Copy all entries exactly.

BEGIN Records for this task

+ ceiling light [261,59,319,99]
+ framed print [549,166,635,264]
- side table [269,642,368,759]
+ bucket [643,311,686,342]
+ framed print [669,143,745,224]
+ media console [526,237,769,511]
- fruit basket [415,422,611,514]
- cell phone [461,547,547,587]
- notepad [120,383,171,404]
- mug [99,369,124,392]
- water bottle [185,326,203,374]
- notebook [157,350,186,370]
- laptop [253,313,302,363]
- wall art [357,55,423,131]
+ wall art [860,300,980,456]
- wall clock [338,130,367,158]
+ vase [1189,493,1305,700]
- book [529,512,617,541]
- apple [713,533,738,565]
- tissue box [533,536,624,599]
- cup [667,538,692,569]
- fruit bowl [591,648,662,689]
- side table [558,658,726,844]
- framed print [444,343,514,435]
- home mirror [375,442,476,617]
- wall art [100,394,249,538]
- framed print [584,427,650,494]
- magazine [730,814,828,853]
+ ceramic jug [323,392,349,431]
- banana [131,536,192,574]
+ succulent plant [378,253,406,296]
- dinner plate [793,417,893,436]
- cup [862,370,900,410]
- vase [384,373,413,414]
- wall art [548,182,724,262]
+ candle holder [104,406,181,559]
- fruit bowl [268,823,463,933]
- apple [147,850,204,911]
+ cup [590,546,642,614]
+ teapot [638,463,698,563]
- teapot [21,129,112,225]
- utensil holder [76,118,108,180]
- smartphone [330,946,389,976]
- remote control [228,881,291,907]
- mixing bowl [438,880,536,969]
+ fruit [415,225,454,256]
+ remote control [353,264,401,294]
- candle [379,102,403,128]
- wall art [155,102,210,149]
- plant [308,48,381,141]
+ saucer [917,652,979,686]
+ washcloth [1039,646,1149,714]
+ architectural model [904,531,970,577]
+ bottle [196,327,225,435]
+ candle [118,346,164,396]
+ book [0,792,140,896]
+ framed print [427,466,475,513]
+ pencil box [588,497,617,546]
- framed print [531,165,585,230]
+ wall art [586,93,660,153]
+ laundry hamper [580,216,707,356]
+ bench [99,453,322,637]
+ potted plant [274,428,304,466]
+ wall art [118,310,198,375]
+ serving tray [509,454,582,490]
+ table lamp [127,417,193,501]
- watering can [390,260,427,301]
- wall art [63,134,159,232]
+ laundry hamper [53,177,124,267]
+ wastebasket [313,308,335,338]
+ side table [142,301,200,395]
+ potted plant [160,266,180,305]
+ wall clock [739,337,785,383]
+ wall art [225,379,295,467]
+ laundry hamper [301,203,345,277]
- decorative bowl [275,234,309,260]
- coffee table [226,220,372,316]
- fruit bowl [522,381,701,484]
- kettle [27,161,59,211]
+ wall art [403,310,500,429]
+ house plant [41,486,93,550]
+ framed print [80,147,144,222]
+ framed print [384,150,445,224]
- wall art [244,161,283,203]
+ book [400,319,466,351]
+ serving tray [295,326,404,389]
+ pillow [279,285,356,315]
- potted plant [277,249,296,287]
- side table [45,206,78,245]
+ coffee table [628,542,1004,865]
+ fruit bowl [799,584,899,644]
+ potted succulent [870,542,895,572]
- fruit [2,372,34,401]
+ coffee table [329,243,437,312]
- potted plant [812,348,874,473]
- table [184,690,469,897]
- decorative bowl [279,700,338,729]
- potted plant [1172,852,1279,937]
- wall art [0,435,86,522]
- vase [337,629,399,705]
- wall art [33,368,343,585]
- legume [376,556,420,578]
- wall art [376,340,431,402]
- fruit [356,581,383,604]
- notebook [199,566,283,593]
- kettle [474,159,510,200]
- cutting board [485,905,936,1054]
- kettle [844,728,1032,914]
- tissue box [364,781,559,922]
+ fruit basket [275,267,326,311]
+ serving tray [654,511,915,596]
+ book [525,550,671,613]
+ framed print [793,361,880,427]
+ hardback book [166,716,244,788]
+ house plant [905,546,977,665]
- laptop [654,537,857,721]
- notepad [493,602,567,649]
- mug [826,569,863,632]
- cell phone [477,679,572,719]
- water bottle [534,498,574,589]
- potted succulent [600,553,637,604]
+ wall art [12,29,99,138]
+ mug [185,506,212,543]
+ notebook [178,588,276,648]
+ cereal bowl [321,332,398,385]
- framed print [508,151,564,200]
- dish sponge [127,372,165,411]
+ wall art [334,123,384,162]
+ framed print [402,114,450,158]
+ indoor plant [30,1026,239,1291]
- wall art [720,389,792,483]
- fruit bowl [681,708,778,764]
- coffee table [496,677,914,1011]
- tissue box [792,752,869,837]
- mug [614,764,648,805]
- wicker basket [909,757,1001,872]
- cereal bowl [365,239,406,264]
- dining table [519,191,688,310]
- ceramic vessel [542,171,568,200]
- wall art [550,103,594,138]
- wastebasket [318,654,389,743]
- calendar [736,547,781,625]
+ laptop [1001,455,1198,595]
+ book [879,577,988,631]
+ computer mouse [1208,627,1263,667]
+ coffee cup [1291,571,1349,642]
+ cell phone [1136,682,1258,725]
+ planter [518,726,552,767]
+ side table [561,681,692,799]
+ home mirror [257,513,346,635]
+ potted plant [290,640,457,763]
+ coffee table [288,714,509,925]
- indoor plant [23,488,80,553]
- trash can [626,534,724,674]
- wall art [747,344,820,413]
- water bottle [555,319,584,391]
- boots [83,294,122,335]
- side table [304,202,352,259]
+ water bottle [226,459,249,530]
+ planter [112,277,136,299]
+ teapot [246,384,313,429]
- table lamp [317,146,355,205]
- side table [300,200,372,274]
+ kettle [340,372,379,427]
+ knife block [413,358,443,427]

END Records for this task

● **Exercise result**:
+ ceiling light [261,59,319,99]
+ framed print [549,166,635,264]
- side table [269,642,368,759]
+ bucket [643,311,686,342]
+ framed print [669,143,745,224]
+ media console [526,237,769,511]
- fruit basket [415,422,611,514]
- cell phone [461,547,547,587]
- notepad [120,383,171,404]
- mug [99,369,124,392]
- water bottle [185,326,203,374]
- notebook [157,350,186,370]
- laptop [253,313,302,363]
- wall art [357,55,423,131]
+ wall art [860,300,980,456]
- wall clock [338,130,367,158]
+ vase [1189,493,1305,700]
- book [529,512,617,541]
- apple [713,533,738,565]
- tissue box [533,536,624,599]
- cup [667,538,692,569]
- fruit bowl [591,648,662,689]
- side table [558,658,726,844]
- framed print [444,343,514,435]
- home mirror [375,442,476,617]
- wall art [100,394,249,538]
- framed print [584,427,650,494]
- magazine [730,814,828,853]
+ ceramic jug [323,392,349,431]
- banana [131,536,192,574]
+ succulent plant [378,253,406,296]
- dinner plate [793,417,893,436]
- cup [862,370,900,410]
- vase [384,373,413,414]
- wall art [548,182,724,262]
+ candle holder [104,406,181,559]
- fruit bowl [268,823,463,933]
- apple [147,850,204,911]
+ cup [590,546,642,614]
+ teapot [638,463,698,563]
- teapot [21,129,112,225]
- utensil holder [76,118,108,180]
- smartphone [330,946,389,976]
- remote control [228,881,291,907]
- mixing bowl [438,880,536,969]
+ fruit [415,225,454,256]
+ remote control [353,264,401,294]
- candle [379,102,403,128]
- wall art [155,102,210,149]
- plant [308,48,381,141]
+ saucer [917,652,979,686]
+ washcloth [1039,646,1149,714]
+ architectural model [904,531,970,577]
+ bottle [196,327,225,435]
+ candle [118,346,164,396]
+ book [0,792,140,896]
+ framed print [427,466,475,513]
+ pencil box [588,497,617,546]
- framed print [531,165,585,230]
+ wall art [586,93,660,153]
+ laundry hamper [580,216,707,356]
+ bench [99,453,322,637]
+ potted plant [274,428,304,466]
+ wall art [118,310,198,375]
+ serving tray [509,454,582,490]
+ table lamp [127,417,193,501]
- watering can [390,260,427,301]
- wall art [63,134,159,232]
+ laundry hamper [53,177,124,267]
+ wastebasket [313,308,335,338]
+ side table [142,301,200,395]
+ potted plant [160,266,180,305]
+ wall clock [739,337,785,383]
+ wall art [225,379,295,467]
+ laundry hamper [301,203,345,277]
- decorative bowl [275,234,309,260]
- coffee table [226,220,372,316]
- fruit bowl [522,381,701,484]
- kettle [27,161,59,211]
+ wall art [403,310,500,429]
+ house plant [41,486,93,550]
+ framed print [80,147,144,222]
+ framed print [384,150,445,224]
- wall art [244,161,283,203]
+ book [400,319,466,351]
+ serving tray [295,326,404,389]
+ pillow [279,285,356,315]
- potted plant [277,249,296,287]
- side table [45,206,78,245]
+ coffee table [628,542,1004,865]
+ fruit bowl [799,584,899,644]
+ potted succulent [870,542,895,572]
- fruit [2,372,34,401]
+ coffee table [329,243,437,312]
- potted plant [812,348,874,473]
- table [184,690,469,897]
- decorative bowl [279,700,338,729]
- potted plant [1172,852,1279,937]
- wall art [0,435,86,522]
- vase [337,629,399,705]
- wall art [33,368,343,585]
- legume [376,556,420,578]
- wall art [376,340,431,402]
- fruit [356,581,383,604]
- notebook [199,566,283,593]
- kettle [474,159,510,200]
- cutting board [485,905,936,1054]
- kettle [844,728,1032,914]
- tissue box [364,781,559,922]
+ fruit basket [275,267,326,311]
+ serving tray [654,511,915,596]
+ book [525,550,671,613]
+ framed print [793,361,880,427]
+ hardback book [166,716,244,788]
+ house plant [905,546,977,665]
- laptop [654,537,857,721]
- notepad [493,602,567,649]
- mug [826,569,863,632]
- cell phone [477,679,572,719]
- water bottle [534,498,574,589]
- potted succulent [600,553,637,604]
+ wall art [12,29,99,138]
+ mug [185,506,212,543]
+ notebook [178,588,276,648]
+ cereal bowl [321,332,398,385]
- framed print [508,151,564,200]
- dish sponge [127,372,165,411]
+ wall art [334,123,384,162]
+ framed print [402,114,450,158]
+ indoor plant [30,1026,239,1291]
- wall art [720,389,792,483]
- fruit bowl [681,708,778,764]
- coffee table [496,677,914,1011]
- tissue box [792,752,869,837]
- mug [614,764,648,805]
- wicker basket [909,757,1001,872]
- cereal bowl [365,239,406,264]
- dining table [519,191,688,310]
- ceramic vessel [542,171,568,200]
- wall art [550,103,594,138]
- wastebasket [318,654,389,743]
- calendar [736,547,781,625]
+ laptop [1001,455,1198,595]
+ book [879,577,988,631]
+ computer mouse [1208,627,1263,667]
+ coffee cup [1291,571,1349,642]
+ cell phone [1136,682,1258,725]
+ planter [518,726,552,767]
+ side table [561,681,692,799]
+ home mirror [257,513,346,635]
+ potted plant [290,640,457,763]
+ coffee table [288,714,509,925]
- indoor plant [23,488,80,553]
- trash can [626,534,724,674]
- wall art [747,344,820,413]
- water bottle [555,319,584,391]
- boots [83,294,122,335]
- side table [304,202,352,259]
+ water bottle [226,459,249,530]
+ planter [112,277,136,299]
+ teapot [246,384,313,429]
- table lamp [317,146,355,205]
- side table [300,200,372,274]
+ kettle [340,372,379,427]
+ knife block [413,358,443,427]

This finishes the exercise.